Robert Mathis isn't as chatty as Muir. Asked about the mind-set of a defensive lineman when a quarterback finds himself hopelessly behind and forced to rely almost solely on his passing game, Mathis smiled.

"It's time to eat," he said.

Sunday evening, Eli Manning was the buffet table.

Dwight Freeney had two sacks and two forced fumbles, one of which tackle Fili Moala rolled into the end zone with for a touchdown. Mathis had two sacks, three pressures and one forced fumble.

The Colts' bookend Pro Bowl pass-rushers dominated Giants offensive tackles David Diehl and Kareem McKenzie with their blink-of-an-eye bursts off the line and variety of moves.

On a couple of occasions, a "snap-to-hit" segment by NBC timed Freeney and Mathis in the 2.3- to 2.6-second range.
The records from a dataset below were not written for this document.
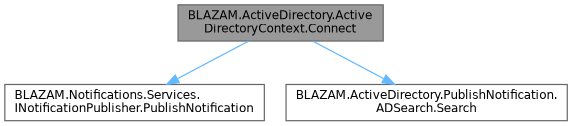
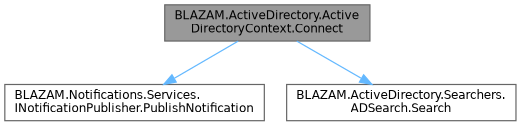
  digraph {
    rankdir=TB
    node [color=grey40 fillcolor=white fontname=Helvetica fontsize=10 shape=box style=filled]
    edge [color=steelblue1 fontname=Helvetica fontsize=10 labelfontname=Helvetica labelfontsize=10 style=solid]
    n1 [color=gray40 fillcolor=grey60 fontcolor=black height=0.2 label="BLAZAM.ActiveDirectory.Active\lDirectoryContext.Connect" width=0.4]
    n2 [height=0.2 label="BLAZAM.Notifications.Services.\lINotificationPublisher.PublishNotification" width=0.4]
-   n3 [height=0.2 label="BLAZAM.ActiveDirectory.PublishNotification.\lADSearch.Search" width=0.4]
+   n3 [height=0.2 label="BLAZAM.ActiveDirectory.Searchers.\lADSearch.Search" width=0.4]
    n1 -> n2
    n1 -> n3
  }
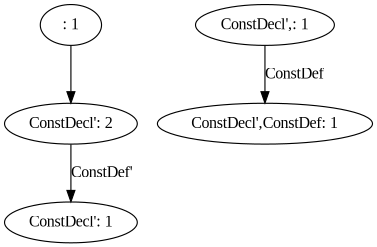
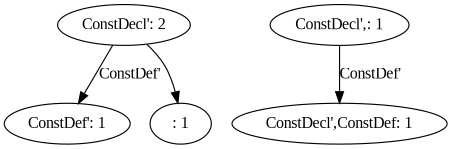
  digraph {
    fontname="Liberation Serif"
    node [fontname="Liberation Serif"]
    edge [fontname="Liberation Serif"]
    n1 [label="ConstDecl': 2"]
-   n2 [label="ConstDecl': 1"]
+   n2 [label="ConstDef': 1"]
    n3 [label=": 1"]
    n4 [label="ConstDecl',: 1"]
    n5 [label="ConstDecl',ConstDef: 1"]
    n1 -> n2 [label="ConstDef'"]
-   n3 -> n1
-   n4 -> n5 [label=ConstDef]
+   n1 -> n3
+   n4 -> n5 [label="ConstDef'"]
  }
Mathis indicated after the game the Colts consider 3.6 "pretty good."

In short, Manning, like so many quarterbacks before him, had little time to deliver passes.

Freeney's first sack was a speed rush around the outside of Diehl. On his second, he bull-rushed the 6-5, 319-pound Diehl into Manning. Mathis' first was a result of sheer speed, his second an artistic duck-under move that left McKenzie helpless.

Peyton Manning was positioned safely on the Colts' sideline while Freeney, Mathis and the rest were roughing up his younger brother.

"The other night was an ideal place for Dwight and Robert to work their magic," Peyton said.

It was one of those perfect-storm occasions for the Colts. First, the offense generates a sizable lead. Next, the defense turns up the pressure."